Hillary Clinton aide sought concussion advice from NFL after her fall: Report

The latest batch of email messages from Hillary Clinton on Monday show how a Clinton communications staffer asked the National Football League for help in hope of deflecting criticism from right-wing commentators after the former secretary of state suffered a concussion when she fainted and hit her head in late 2012.

One of Clinton's closest aides was called to put together an unusual group of allies to help manage the messaging fallout from her all-too-convenient “Benghazi flu” — including NFL Commissioner Roger Goodell and former Republican Senate Leader Bill Frist, reported The Daily Beast.


Clinton's chief communications guru, Phillipe Reines contacted the NFL for help in alerting the press on the dangers of surrounding her December 2012 concussion. Buried among the hundreds of emails was an exchange about the injury on Christmas Eve that year, as she prepared to hand over the reins to John Kerry:

"Having a cracked head is no fun at all," Clinton emailed Reines.

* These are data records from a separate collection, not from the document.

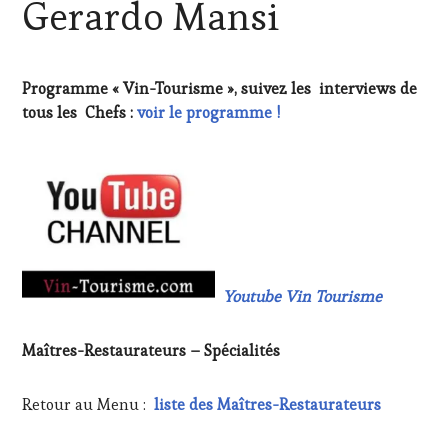
Gerardo Mansi
Programme « Vin-Tourisme », suivez les interviews de
tous les Chefs :
voir le programme !
Youtube Vin Tourisme
Maîtres-Restaurateurs – Spécialités
Retour au Menu :
liste des Maîtres-Restaurateurs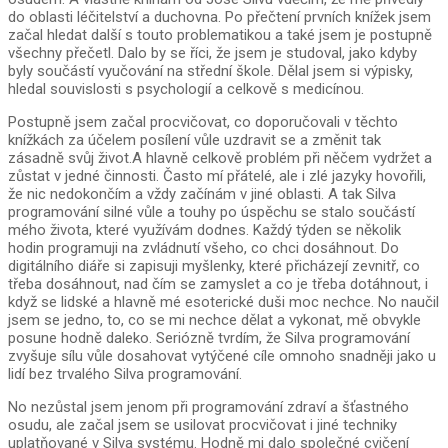
do oblasti léčitelství a duchovna. Po přečtení prvních knížek jsem
začal hledat další s touto problematikou a také jsem je postupně
všechny přečetl. Dalo by se říci, že jsem je studoval, jako kdyby
byly součástí vyučování na střední škole. Dělal jsem si výpisky,
hledal souvislosti s psychologií a celkově s medicínou.
Postupně jsem začal procvičovat, co doporučovali v těchto
knížkách za účelem posílení vůle uzdravit se a změnit tak
zásadně svůj život.A hlavně celkově problém při něčem vydržet a
zůstat v jedné činnosti. Často mí přátelé, ale i zlé jazyky hovořili,
že nic nedokončím a vždy začínám v jiné oblasti. A tak Silva
programování silné vůle a touhy po úspěchu se stalo součástí
mého života, které využívám dodnes. Každý týden se několik
hodin programuji na zvládnutí všeho, co chci dosáhnout. Do
digitálního diáře si zapisuji myšlenky, které přicházejí zevnitř, co
třeba dosáhnout, nad čím se zamyslet a co je třeba dotáhnout, i
když se lidské a hlavně mé esoterické duši moc nechce. No naučil
jsem se jedno, to, co se mi nechce dělat a vykonat, mě obvykle
posune hodně daleko. Seriózně tvrdím, že Silva programování
zvyšuje sílu vůle dosahovat vytýčené cíle omnoho snadněji jako u
lidí bez trvalého Silva programování.
No nezůstal jsem jenom při programování zdraví a šťastného
osudu, ale začal jsem se usilovat procvičovat i jiné techniky
uplatňované v Silva systému. Hodně mi dalo společné cvičení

"Speaking of your cracked head," he replied, "I reached out to both the Nfl commish (I remembered that his dad held your Senate seat) and Bill Frist. Frist responded wonderfully and is ready to help."

After Clinton assured Reines that she was "ok in the doctor department for now," he made his intentions clear.

"Sorry, didn't mean medically. Wouldn't ever do that," Reines wrote. "I meant I enlisted their help in my ongoing efforts to undermine the John Boltons and Laura Ingraham's of the world who are belittling your health." 

Clinton responded five minutes later: "That makes a lot of sense. As always, thanks for defending me, my friend."



Frist, a former Tennessee senator who served as U.S. Senate Majority Leader until 2007, is a Clinton-friendly Republican and a medical doctor.

The NFL, under Goodell, had been enduring years of public-relations setbacks as former players have died early or revealed traumatic brain injuries that they have said were a result of playing the sport of football.


Bolton, Ingraham and other commentators were quick to criticize Clinton as her concussion forced what conservatives saw as a too-convenient postponement of her first congressional testimony about the Benghazi attacks three months earlier.

Ingraham in particular suggested she was faking her injury in order to avoid an intense grilling on Capitol Hill.

Bill Clinton later said that it “required six months of very serious work” for his wife to get over the concussion.

Doctors had found a blood clot in her right transverse venous sinus related to her concussion, but ultimately determined that the clot caused no neurological injury. “No lingering effects,” Clinton told Diane Sawyer in 2014, when asked about her experience.

Monday's batch of released emails consumed more than 7,800 pages, mostly from 2012 and 2013. In all, 328 of the emails were deemed "classified," including one marked "secret."

That brings to 999 the total number of now-classified emails that once resided on Hillary's unsecured server at her upstate New York home.

Bill Belichick's playbook has more security.